[Input records Boundary: Start]
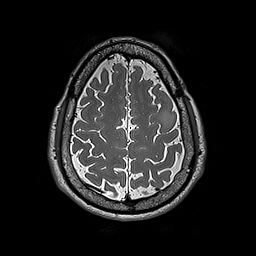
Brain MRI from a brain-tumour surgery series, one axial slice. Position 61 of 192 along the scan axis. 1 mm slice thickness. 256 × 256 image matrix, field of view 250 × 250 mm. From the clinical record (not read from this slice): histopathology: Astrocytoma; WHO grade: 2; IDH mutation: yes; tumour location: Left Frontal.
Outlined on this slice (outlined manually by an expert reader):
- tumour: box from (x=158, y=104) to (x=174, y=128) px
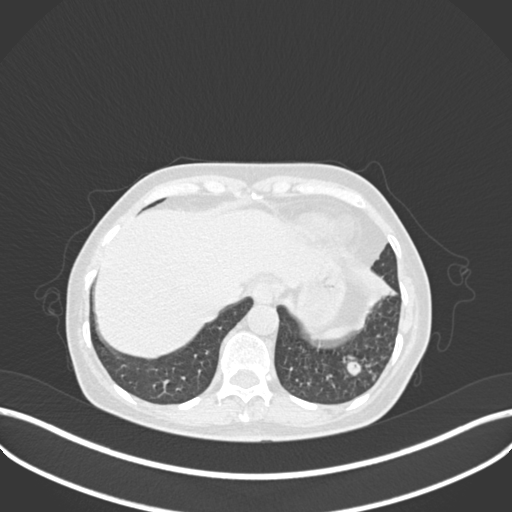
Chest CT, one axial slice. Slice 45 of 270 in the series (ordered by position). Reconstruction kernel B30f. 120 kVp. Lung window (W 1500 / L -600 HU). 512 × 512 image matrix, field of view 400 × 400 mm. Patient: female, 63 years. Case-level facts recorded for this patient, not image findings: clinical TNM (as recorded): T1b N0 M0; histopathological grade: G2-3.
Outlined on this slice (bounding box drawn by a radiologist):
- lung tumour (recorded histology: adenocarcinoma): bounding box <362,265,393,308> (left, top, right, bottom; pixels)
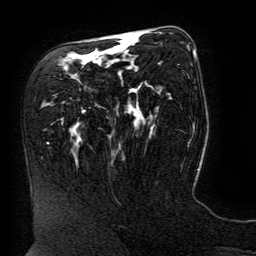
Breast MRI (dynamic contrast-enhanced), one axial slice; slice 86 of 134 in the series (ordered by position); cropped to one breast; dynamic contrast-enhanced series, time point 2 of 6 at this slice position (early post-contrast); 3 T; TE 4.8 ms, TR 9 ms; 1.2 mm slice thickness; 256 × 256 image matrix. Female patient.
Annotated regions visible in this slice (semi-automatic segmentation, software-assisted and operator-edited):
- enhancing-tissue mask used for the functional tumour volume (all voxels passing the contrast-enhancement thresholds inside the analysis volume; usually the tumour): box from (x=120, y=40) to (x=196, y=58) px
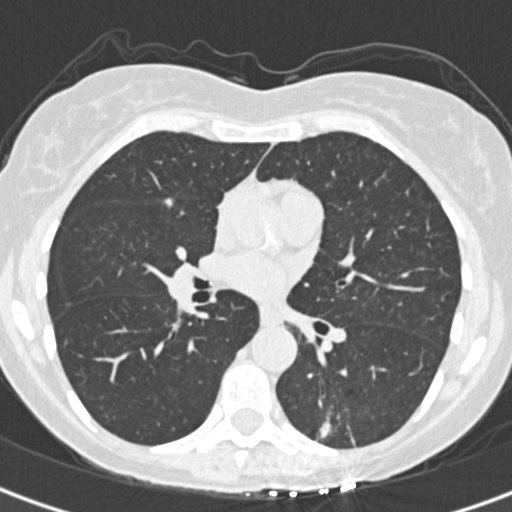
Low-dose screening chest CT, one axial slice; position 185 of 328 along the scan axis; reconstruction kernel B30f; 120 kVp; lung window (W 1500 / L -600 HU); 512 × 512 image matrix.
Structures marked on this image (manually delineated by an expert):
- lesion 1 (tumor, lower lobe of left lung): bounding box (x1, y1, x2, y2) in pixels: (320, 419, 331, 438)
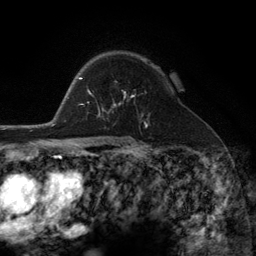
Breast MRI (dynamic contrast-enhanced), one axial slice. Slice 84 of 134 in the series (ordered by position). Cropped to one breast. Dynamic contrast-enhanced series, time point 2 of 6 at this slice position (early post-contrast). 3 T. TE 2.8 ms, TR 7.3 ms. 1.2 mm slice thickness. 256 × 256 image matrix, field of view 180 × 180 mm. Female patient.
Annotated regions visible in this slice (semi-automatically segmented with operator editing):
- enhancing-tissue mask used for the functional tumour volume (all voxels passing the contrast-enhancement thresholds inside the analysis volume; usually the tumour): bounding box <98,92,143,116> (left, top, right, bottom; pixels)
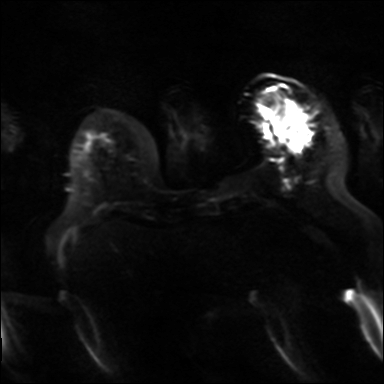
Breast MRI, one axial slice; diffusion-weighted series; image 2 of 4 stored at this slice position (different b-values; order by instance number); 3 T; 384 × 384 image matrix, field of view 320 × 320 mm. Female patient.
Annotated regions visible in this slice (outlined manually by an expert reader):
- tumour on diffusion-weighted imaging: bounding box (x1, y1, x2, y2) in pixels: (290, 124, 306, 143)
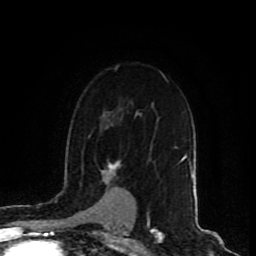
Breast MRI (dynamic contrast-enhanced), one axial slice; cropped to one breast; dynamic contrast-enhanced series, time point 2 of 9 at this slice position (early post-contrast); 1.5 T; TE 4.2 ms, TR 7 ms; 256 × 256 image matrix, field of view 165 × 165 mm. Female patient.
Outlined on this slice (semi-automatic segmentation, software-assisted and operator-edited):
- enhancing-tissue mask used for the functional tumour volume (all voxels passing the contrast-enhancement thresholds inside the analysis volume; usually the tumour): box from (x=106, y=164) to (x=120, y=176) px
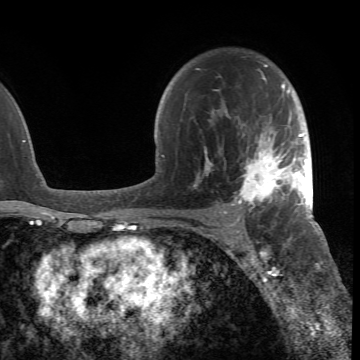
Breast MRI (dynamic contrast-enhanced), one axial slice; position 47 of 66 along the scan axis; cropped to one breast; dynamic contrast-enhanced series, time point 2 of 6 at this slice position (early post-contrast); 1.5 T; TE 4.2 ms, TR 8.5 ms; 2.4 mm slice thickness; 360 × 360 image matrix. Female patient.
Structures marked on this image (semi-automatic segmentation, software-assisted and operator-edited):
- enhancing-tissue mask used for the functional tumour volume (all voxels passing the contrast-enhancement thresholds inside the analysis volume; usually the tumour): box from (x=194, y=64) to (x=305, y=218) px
[Input records Boundary: End]
Task prompt
Look through the listing, and copy each line that contains the word "software".

Answer below
Annotated regions visible in this slice (semi-automatic segmentation, software-assisted and operator-edited):
Outlined on this slice (semi-automatic segmentation, software-assisted and operator-edited):
Structures marked on this image (semi-automatic segmentation, software-assisted and operator-edited):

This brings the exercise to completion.